Hof Arnhem-Leeuwarden: lening via v.o.f. aan B.V. is een onzakelijke lening

By 6 november 2020No Comments

In rechtspraak komt de fiscale behandeling van de onzakelijke lening als thema aan de lopende band aan de orde. Zowel in de inkomstenbelastingsfeer als in de vennootschapsbelastingsfeer. Dit kan eenvoudig worden verklaard door het feit dat de vraag of een lening een onzakelijke lening betreft afhangt van de feiten en omstandigheden van het geval.

Hoewel de casusposities waarin dit thema naar voren komt er vaak één is waarbij een aandeelhouder een lening verstrekt aan een besloten vennootschap waarin deze een belang houdt en vice versa komen er ook casusposities voor die je niet direct zou verwachten.

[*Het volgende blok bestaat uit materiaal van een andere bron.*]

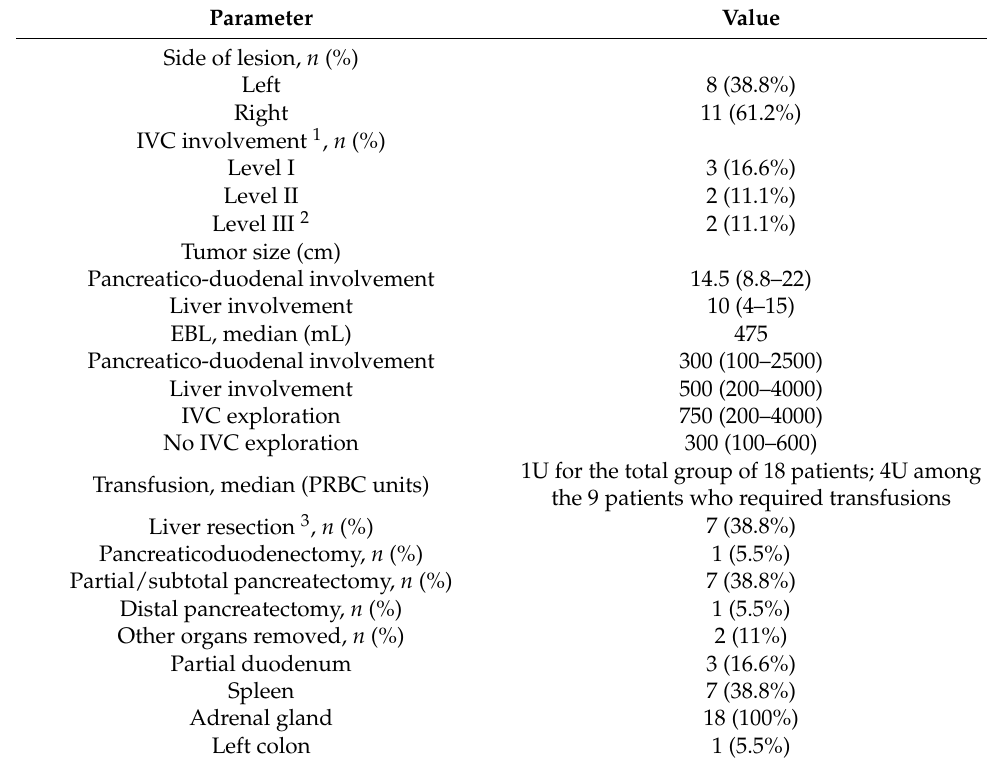
Table 2. Operative details and outcomes.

Eén zo een casuspositie is die zich in het volgende arrest voordeed. Daarin kwam kort gezegd de vraag aan de orde of een lening die een vennoot via een vennootschap onder firma aan een besloten vennootschap (waarvan de vennoot ook aandeelhouder is) had verstrekt als onzakelijke lening diende te worden aangemerkt. Dit arrest bespreek ik in een recent op fiscaaltotaal.nl verschenen redactioneel. Gerechtshof Arnhem-Leeuwarden 13-10-2020, ECLI:NL:GHARL:2020:8237.

In het kort concludeer ik voor de praktijk dat deze zaak ons leert dat ook indirecte geldverstrekkingen van een vennoot via een VOF aan een BV (waarin de vennoot een indirect belang heeft) onder omstandigheden als een onzakelijke lening kan worden aangemerkt. Ook dan is het van belang om bij iedere geldverstrekking te beoordelen of sprake is van het aanvaarden van een debiteurenrisico dat een onafhankelijke derde niet zou hebben genomen. Dat zou kunnen betekenen dat er bijvoorbeeld additionele zekerheden moeten worden verzocht of dat andere stappen (heronderhandelen leningsovereenkomst et cetera) noodzakelijk zijn.

Dit is van belang omdat dit (later) het verschil kan betekenen tussen een aftrekbaar en niet-aftrekbaar afwaarderingsverlies.